January 15, 2026
At the 2026 AIA Annual Meeting in San Francisco, attendees explored a dynamic range of posters showcasing research from around the world. Presented in a visual format, the poster session highlighted the breadth and diversity of work being done across the field.
Three Poster Awards were presented during the Poster Award Sessions: the Best Poster Award, First Runner-Up, and the Student Poster Award.
Best Student Poster Award Recipient: Katrina Kuxhausen-DeRose
“Stone by Stone: The Post-Herulian Wall and the Building Blocks of Lifecycles”
Amid the crises of the third century C.E., the Herulian sack of Athens has long been considered a turning point in the city’s development. However, scholarship remains divided as to the extent of its impact on the “death” of the ancient city. The post-Herulian wall lies at the heart of this debate, since the Athenians focused their efforts on building this new fortification out of the debris rather than reconstructing demolished buildings. Although scholars have thoroughly researched the path and chronology of the wall, there are few publications that address its broader life history as a monument. This project addresses these gaps by formulating a cultural biography of the post-Herulian wall, tracing its changing roles and significance. Drawing on archaeological remains of the wall’s topography and spolia reuse, this study analyzes how Athenians reshaped their city in the wake of this crisis. Methodologically, it employs a processual life-cycle model following the object’s itineraries, informed by anthropological theory, classical studies, cultural heritage studies, and early global studies.

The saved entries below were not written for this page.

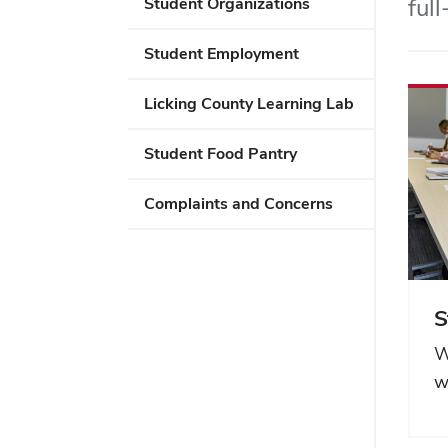
ful
Student Organizations
Student Employment
Licking County Learning Lab
Student Food Pantry
Complaints and Concerns
S
W
w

The wall’s deliberately restricted circuit redefined the urban center, enclosing only the Roman Agora and Acropolis and excluding other civic, domestic, and industrial areas. Its construction from spolia simultaneously memorialized the destruction and erased the monumental landscape of the classical Agora. This case study demonstrates how the life-cycle model can offer predictive pathways for understanding how reused elements adopt new meanings with changes in form, function, and custodianship. This approach highlights the behavioral practices and object agency at work, challenging the dominant narrative of “decline” in post-Roman Athens. Instead, the city’s urban reconfiguration emerges as a tale of resilience and adaptation, in which Athenians strategically negotiated their heritage to foreground certain aspects of their cultural past. More broadly, this model contributes a widely applicable methodology for interpreting monumental reuse across the ancient Mediterranean.